PROBLEM DESCRIPTION: For the data below, give again exactly the lines from the one containing "182 671 834" through the one containing "554 237 4695", both ends included, and no others.

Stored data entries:

================

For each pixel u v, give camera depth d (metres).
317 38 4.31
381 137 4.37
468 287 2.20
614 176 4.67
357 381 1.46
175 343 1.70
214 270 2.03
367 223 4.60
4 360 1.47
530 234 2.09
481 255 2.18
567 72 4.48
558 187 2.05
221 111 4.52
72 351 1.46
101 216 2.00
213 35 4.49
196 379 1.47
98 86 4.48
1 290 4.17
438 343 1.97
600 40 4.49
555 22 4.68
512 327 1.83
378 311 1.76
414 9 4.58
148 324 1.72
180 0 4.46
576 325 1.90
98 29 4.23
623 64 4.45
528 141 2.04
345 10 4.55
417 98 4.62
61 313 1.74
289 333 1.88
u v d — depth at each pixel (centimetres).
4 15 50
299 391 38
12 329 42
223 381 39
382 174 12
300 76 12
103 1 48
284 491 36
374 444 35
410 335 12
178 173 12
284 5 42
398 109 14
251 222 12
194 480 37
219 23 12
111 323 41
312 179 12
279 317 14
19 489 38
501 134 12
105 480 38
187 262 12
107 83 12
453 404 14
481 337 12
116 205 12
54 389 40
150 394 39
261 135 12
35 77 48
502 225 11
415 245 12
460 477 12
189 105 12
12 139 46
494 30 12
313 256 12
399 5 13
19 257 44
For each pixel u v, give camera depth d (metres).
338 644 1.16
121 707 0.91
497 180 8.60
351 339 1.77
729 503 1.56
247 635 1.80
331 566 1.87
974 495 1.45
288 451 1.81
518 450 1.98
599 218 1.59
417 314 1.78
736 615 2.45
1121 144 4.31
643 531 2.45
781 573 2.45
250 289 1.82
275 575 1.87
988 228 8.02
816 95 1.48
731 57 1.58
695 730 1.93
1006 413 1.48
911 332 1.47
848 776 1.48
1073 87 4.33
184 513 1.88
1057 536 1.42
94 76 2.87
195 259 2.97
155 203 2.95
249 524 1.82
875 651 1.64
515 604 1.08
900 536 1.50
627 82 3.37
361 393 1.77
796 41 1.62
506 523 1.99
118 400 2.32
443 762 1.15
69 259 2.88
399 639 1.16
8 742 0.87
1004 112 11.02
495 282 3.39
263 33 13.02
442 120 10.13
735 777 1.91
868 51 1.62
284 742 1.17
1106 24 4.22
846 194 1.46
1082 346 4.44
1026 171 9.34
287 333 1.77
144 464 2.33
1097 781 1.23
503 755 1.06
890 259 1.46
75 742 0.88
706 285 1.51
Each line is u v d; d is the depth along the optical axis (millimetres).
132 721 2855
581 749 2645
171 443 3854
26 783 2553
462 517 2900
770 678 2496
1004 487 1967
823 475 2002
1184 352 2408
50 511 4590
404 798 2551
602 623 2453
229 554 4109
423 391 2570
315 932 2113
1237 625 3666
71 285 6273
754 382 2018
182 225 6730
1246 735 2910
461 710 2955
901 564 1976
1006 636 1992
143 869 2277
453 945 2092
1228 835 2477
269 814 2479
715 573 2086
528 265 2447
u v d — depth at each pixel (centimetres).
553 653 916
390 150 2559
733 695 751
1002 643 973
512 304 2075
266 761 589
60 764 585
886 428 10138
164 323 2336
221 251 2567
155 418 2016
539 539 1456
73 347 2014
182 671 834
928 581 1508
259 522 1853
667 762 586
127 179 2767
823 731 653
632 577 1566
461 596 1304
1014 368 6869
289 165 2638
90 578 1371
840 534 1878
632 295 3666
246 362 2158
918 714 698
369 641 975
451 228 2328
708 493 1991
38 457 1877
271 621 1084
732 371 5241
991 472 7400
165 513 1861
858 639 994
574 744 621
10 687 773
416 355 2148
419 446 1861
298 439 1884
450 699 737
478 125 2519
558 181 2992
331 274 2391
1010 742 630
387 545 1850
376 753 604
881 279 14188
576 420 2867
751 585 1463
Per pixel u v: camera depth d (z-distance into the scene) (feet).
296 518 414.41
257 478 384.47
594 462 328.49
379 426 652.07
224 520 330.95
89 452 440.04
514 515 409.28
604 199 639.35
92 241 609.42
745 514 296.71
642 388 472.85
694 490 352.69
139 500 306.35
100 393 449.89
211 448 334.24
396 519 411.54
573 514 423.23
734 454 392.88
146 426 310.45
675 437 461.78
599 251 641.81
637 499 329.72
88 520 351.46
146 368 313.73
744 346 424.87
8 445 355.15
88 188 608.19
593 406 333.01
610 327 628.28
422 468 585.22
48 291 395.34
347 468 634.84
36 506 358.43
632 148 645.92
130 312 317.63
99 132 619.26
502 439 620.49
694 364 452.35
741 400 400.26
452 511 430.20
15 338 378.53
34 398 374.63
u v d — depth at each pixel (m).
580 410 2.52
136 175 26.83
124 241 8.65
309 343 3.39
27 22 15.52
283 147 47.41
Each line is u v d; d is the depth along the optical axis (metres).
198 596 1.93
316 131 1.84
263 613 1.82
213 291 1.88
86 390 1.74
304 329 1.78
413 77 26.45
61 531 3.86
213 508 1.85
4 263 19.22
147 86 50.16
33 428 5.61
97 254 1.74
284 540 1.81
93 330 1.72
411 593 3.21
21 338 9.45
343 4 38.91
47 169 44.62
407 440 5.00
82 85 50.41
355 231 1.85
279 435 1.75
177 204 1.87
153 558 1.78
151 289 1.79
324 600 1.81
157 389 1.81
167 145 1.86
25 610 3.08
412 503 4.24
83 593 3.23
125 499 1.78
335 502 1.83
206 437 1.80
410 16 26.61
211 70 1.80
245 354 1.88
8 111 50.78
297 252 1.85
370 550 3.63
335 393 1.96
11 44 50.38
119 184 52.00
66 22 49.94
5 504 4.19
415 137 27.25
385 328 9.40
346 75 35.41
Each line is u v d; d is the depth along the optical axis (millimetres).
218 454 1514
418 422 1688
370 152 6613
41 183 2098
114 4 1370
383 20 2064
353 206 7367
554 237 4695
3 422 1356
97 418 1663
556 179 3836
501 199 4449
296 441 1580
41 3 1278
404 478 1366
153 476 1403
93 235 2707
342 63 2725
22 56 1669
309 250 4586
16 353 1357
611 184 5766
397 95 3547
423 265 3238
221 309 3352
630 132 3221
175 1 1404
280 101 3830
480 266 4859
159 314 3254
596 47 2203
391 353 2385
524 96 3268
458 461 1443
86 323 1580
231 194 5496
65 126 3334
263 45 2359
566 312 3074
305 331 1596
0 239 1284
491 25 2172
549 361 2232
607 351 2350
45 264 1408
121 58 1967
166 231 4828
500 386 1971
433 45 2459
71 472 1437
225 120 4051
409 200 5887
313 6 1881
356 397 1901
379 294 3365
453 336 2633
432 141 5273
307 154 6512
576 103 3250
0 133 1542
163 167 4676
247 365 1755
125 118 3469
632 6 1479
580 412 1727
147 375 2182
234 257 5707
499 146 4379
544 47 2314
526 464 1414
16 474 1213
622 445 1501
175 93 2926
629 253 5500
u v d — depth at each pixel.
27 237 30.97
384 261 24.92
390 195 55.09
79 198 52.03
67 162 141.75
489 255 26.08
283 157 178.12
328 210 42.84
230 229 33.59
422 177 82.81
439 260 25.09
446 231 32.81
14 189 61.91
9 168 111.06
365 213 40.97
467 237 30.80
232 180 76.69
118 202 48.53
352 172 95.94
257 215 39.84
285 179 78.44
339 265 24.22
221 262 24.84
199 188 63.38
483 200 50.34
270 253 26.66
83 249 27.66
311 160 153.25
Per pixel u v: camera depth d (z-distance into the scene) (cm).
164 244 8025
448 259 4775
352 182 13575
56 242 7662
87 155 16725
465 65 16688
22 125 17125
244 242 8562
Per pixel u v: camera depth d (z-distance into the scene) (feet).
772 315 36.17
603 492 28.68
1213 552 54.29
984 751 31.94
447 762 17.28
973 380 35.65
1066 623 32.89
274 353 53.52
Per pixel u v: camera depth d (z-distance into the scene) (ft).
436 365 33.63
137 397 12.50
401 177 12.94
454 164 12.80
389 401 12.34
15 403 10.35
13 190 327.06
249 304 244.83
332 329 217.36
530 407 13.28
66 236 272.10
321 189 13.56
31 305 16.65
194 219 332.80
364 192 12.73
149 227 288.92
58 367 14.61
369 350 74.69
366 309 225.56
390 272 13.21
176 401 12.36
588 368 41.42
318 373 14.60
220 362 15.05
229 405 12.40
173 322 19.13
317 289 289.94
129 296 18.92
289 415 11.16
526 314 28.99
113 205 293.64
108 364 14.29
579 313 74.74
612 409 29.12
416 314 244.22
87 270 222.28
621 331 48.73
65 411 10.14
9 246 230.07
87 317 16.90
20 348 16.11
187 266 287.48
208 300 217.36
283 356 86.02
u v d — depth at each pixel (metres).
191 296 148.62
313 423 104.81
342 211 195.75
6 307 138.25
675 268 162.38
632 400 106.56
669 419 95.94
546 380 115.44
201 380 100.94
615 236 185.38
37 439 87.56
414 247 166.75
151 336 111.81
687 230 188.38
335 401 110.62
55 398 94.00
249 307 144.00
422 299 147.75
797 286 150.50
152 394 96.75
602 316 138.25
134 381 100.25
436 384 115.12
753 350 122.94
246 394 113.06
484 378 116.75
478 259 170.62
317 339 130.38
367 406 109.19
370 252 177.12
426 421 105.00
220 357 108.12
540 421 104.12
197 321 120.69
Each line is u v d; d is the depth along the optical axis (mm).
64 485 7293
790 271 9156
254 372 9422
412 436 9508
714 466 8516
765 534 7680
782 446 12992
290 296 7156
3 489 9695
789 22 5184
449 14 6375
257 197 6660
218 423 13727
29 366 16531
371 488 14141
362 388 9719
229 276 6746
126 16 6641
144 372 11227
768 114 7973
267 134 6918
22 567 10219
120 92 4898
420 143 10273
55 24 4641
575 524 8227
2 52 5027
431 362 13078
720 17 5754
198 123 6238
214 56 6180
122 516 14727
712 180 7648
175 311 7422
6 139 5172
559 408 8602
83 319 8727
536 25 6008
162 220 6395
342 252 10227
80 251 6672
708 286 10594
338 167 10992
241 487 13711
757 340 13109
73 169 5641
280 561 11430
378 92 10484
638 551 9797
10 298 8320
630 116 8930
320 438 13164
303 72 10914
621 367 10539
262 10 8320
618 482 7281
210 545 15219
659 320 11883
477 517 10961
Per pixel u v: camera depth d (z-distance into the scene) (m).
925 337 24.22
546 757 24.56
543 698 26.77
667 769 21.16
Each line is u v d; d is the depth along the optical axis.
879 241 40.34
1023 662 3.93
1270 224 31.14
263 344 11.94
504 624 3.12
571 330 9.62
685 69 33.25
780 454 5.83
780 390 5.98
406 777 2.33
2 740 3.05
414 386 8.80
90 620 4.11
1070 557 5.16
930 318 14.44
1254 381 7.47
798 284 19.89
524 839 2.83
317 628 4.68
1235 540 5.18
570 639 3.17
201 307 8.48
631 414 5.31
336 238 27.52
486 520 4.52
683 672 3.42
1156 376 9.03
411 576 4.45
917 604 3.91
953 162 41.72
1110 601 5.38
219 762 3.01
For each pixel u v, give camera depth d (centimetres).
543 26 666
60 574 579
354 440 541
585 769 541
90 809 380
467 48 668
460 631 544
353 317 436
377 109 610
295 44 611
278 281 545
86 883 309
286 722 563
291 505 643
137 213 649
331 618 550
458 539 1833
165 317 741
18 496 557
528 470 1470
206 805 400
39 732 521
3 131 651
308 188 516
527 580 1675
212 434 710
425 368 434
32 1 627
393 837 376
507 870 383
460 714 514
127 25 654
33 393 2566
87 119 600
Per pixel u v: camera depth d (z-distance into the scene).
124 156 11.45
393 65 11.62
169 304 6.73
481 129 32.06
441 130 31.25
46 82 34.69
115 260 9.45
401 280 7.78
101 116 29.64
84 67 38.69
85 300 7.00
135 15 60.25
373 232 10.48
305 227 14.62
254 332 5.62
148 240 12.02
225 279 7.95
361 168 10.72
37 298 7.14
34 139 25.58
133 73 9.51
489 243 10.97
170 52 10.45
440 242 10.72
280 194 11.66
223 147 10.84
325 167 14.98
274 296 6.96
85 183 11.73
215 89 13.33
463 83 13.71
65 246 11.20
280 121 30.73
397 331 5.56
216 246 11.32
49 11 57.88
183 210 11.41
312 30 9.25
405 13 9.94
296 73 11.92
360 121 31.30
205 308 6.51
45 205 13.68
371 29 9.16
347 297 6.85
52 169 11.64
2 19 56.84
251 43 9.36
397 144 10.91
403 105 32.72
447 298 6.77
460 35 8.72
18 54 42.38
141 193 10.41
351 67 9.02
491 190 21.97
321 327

================

ANSWER TO THIS EXERCISE:
182 671 834
928 581 1508
259 522 1853
667 762 586
127 179 2767
823 731 653
632 577 1566
461 596 1304
1014 368 6869
289 165 2638
90 578 1371
840 534 1878
632 295 3666
246 362 2158
918 714 698
369 641 975
451 228 2328
708 493 1991
38 457 1877
271 621 1084
732 371 5241
991 472 7400
165 513 1861
858 639 994
574 744 621
10 687 773
416 355 2148
419 446 1861
298 439 1884
450 699 737
478 125 2519
558 181 2992
331 274 2391
1010 742 630
387 545 1850
376 753 604
881 279 14188
576 420 2867
751 585 1463
Per pixel u v: camera depth d (z-distance into the scene) (feet).
296 518 414.41
257 478 384.47
594 462 328.49
379 426 652.07
224 520 330.95
89 452 440.04
514 515 409.28
604 199 639.35
92 241 609.42
745 514 296.71
642 388 472.85
694 490 352.69
139 500 306.35
100 393 449.89
211 448 334.24
396 519 411.54
573 514 423.23
734 454 392.88
146 426 310.45
675 437 461.78
599 251 641.81
637 499 329.72
88 520 351.46
146 368 313.73
744 346 424.87
8 445 355.15
88 188 608.19
593 406 333.01
610 327 628.28
422 468 585.22
48 291 395.34
347 468 634.84
36 506 358.43
632 148 645.92
130 312 317.63
99 132 619.26
502 439 620.49
694 364 452.35
741 400 400.26
452 511 430.20
15 338 378.53
34 398 374.63
u v d — depth at each pixel (m).
580 410 2.52
136 175 26.83
124 241 8.65
309 343 3.39
27 22 15.52
283 147 47.41
Each line is u v d; d is the depth along the optical axis (metres).
198 596 1.93
316 131 1.84
263 613 1.82
213 291 1.88
86 390 1.74
304 329 1.78
413 77 26.45
61 531 3.86
213 508 1.85
4 263 19.22
147 86 50.16
33 428 5.61
97 254 1.74
284 540 1.81
93 330 1.72
411 593 3.21
21 338 9.45
343 4 38.91
47 169 44.62
407 440 5.00
82 85 50.41
355 231 1.85
279 435 1.75
177 204 1.87
153 558 1.78
151 289 1.79
324 600 1.81
157 389 1.81
167 145 1.86
25 610 3.08
412 503 4.24
83 593 3.23
125 499 1.78
335 502 1.83
206 437 1.80
410 16 26.61
211 70 1.80
245 354 1.88
8 111 50.78
297 252 1.85
370 550 3.63
335 393 1.96
11 44 50.38
119 184 52.00
66 22 49.94
5 504 4.19
415 137 27.25
385 328 9.40
346 75 35.41
Each line is u v d; d is the depth along the optical axis (millimetres).
218 454 1514
418 422 1688
370 152 6613
41 183 2098
114 4 1370
383 20 2064
353 206 7367
554 237 4695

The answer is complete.